▶ Work instructions:
The task calls for an exact copy of the records, without any images.

▶ Information:
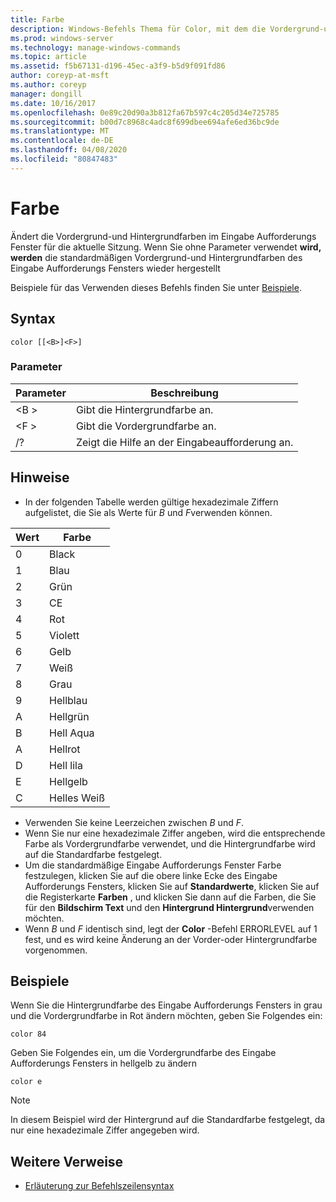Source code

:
 ```yaml
---
title: Farbe
description: Windows-Befehls Thema für Color, mit dem die Vordergrund-und Hintergrundfarben im Eingabe Aufforderungs Fenster für die aktuelle Sitzung geändert werden.
ms.prod: windows-server
ms.technology: manage-windows-commands
ms.topic: article
ms.assetid: f5b67131-d196-45ec-a3f9-b5d9f091fd86
author: coreyp-at-msft
ms.author: coreyp
manager: dongill
ms.date: 10/16/2017
ms.openlocfilehash: 0e89c20d90a3b812fa67b597c4c205d34e725785
ms.sourcegitcommit: b00d7c8968c4adc8f699dbee694afe6ed36bc9de
ms.translationtype: MT
ms.contentlocale: de-DE
ms.lasthandoff: 04/08/2020
ms.locfileid: "80847483"
---
```

# <a name="color"></a>Farbe

Ändert die Vordergrund-und Hintergrundfarben im Eingabe Aufforderungs Fenster für die aktuelle Sitzung. Wenn Sie ohne Parameter verwendet **wird, werden** die standardmäßigen Vordergrund-und Hintergrundfarben des Eingabe Aufforderungs Fensters wieder hergestellt

Beispiele für das Verwenden dieses Befehls finden Sie unter [Beispiele](#BKMK_examples).

## <a name="syntax"></a>Syntax

```
color [[<B>]<F>]
```

### <a name="parameters"></a>Parameter

|Parameter|Beschreibung|
|---------|-----------|
|\<B >|Gibt die Hintergrundfarbe an.|
|\<F >|Gibt die Vordergrundfarbe an.|
|/?|Zeigt die Hilfe an der Eingabeaufforderung an.|

## <a name="remarks"></a>Hinweise

-   In der folgenden Tabelle werden gültige hexadezimale Ziffern aufgelistet, die Sie als Werte für *B* und *F*verwenden können.

|Wert|Farbe|
|-----|-----|
|0|Black|
|1|Blau|
|2|Grün|
|3|CE|
|4|Rot|
|5|Violett|
|6|Gelb|
|7|Weiß|
|8|Grau|
|9|Hellblau|
|A|Hellgrün|
|B|Hell Aqua|
|A|Hellrot|
|D|Hell lila|
|E|Hellgelb|
|C|Helles Weiß|
    
-   Verwenden Sie keine Leerzeichen zwischen *B* und *F*.
-   Wenn Sie nur eine hexadezimale Ziffer angeben, wird die entsprechende Farbe als Vordergrundfarbe verwendet, und die Hintergrundfarbe wird auf die Standardfarbe festgelegt.
-   Um die standardmäßige Eingabe Aufforderungs Fenster Farbe festzulegen, klicken Sie auf die obere linke Ecke des Eingabe Aufforderungs Fensters, klicken Sie auf **Standardwerte**, klicken Sie auf die Registerkarte **Farben** , und klicken Sie dann auf die Farben, die Sie für den **Bildschirm Text** und den **Hintergrund Hintergrund**verwenden möchten.
-   Wenn *B* und *F* identisch sind, legt der **Color** -Befehl ERRORLEVEL auf 1 fest, und es wird keine Änderung an der Vorder-oder Hintergrundfarbe vorgenommen.

## <a name="examples"></a><a name=BKMK_examples></a>Beispiele

Wenn Sie die Hintergrundfarbe des Eingabe Aufforderungs Fensters in grau und die Vordergrundfarbe in Rot ändern möchten, geben Sie Folgendes ein:
```
color 84
```
Geben Sie Folgendes ein, um die Vordergrundfarbe des Eingabe Aufforderungs Fensters in hellgelb zu ändern
```
color e
```

> [!NOTE]
> In diesem Beispiel wird der Hintergrund auf die Standardfarbe festgelegt, da nur eine hexadezimale Ziffer angegeben wird.

## <a name="additional-references"></a>Weitere Verweise

- [Erläuterung zur Befehlszeilensyntax](command-line-syntax-key.md)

▶ Written solution:
Source code

:
 ```yaml
---
title: Farbe
description: Windows-Befehls Thema für Color, mit dem die Vordergrund-und Hintergrundfarben im Eingabe Aufforderungs Fenster für die aktuelle Sitzung geändert werden.
ms.prod: windows-server
ms.technology: manage-windows-commands
ms.topic: article
ms.assetid: f5b67131-d196-45ec-a3f9-b5d9f091fd86
author: coreyp-at-msft
ms.author: coreyp
manager: dongill
ms.date: 10/16/2017
ms.openlocfilehash: 0e89c20d90a3b812fa67b597c4c205d34e725785
ms.sourcegitcommit: b00d7c8968c4adc8f699dbee694afe6ed36bc9de
ms.translationtype: MT
ms.contentlocale: de-DE
ms.lasthandoff: 04/08/2020
ms.locfileid: "80847483"
---
```

# <a name="color"></a>Farbe

Ändert die Vordergrund-und Hintergrundfarben im Eingabe Aufforderungs Fenster für die aktuelle Sitzung. Wenn Sie ohne Parameter verwendet **wird, werden** die standardmäßigen Vordergrund-und Hintergrundfarben des Eingabe Aufforderungs Fensters wieder hergestellt

Beispiele für das Verwenden dieses Befehls finden Sie unter [Beispiele](#BKMK_examples).

## <a name="syntax"></a>Syntax

```
color [[<B>]<F>]
```

### <a name="parameters"></a>Parameter

|Parameter|Beschreibung|
|---------|-----------|
|\<B >|Gibt die Hintergrundfarbe an.|
|\<F >|Gibt die Vordergrundfarbe an.|
|/?|Zeigt die Hilfe an der Eingabeaufforderung an.|

## <a name="remarks"></a>Hinweise

-   In der folgenden Tabelle werden gültige hexadezimale Ziffern aufgelistet, die Sie als Werte für *B* und *F*verwenden können.

|Wert|Farbe|
|-----|-----|
|0|Black|
|1|Blau|
|2|Grün|
|3|CE|
|4|Rot|
|5|Violett|
|6|Gelb|
|7|Weiß|
|8|Grau|
|9|Hellblau|
|A|Hellgrün|
|B|Hell Aqua|
|A|Hellrot|
|D|Hell lila|
|E|Hellgelb|
|C|Helles Weiß|
    
-   Verwenden Sie keine Leerzeichen zwischen *B* und *F*.
-   Wenn Sie nur eine hexadezimale Ziffer angeben, wird die entsprechende Farbe als Vordergrundfarbe verwendet, und die Hintergrundfarbe wird auf die Standardfarbe festgelegt.
-   Um die standardmäßige Eingabe Aufforderungs Fenster Farbe festzulegen, klicken Sie auf die obere linke Ecke des Eingabe Aufforderungs Fensters, klicken Sie auf **Standardwerte**, klicken Sie auf die Registerkarte **Farben** , und klicken Sie dann auf die Farben, die Sie für den **Bildschirm Text** und den **Hintergrund Hintergrund**verwenden möchten.
-   Wenn *B* und *F* identisch sind, legt der **Color** -Befehl ERRORLEVEL auf 1 fest, und es wird keine Änderung an der Vorder-oder Hintergrundfarbe vorgenommen.

## <a name="examples"></a><a name=BKMK_examples></a>Beispiele

Wenn Sie die Hintergrundfarbe des Eingabe Aufforderungs Fensters in grau und die Vordergrundfarbe in Rot ändern möchten, geben Sie Folgendes ein:
```
color 84
```
Geben Sie Folgendes ein, um die Vordergrundfarbe des Eingabe Aufforderungs Fensters in hellgelb zu ändern
```
color e
```

> [!NOTE]
> In diesem Beispiel wird der Hintergrund auf die Standardfarbe festgelegt, da nur eine hexadezimale Ziffer angegeben wird.

## <a name="additional-references"></a>Weitere Verweise

- [Erläuterung zur Befehlszeilensyntax](command-line-syntax-key.md)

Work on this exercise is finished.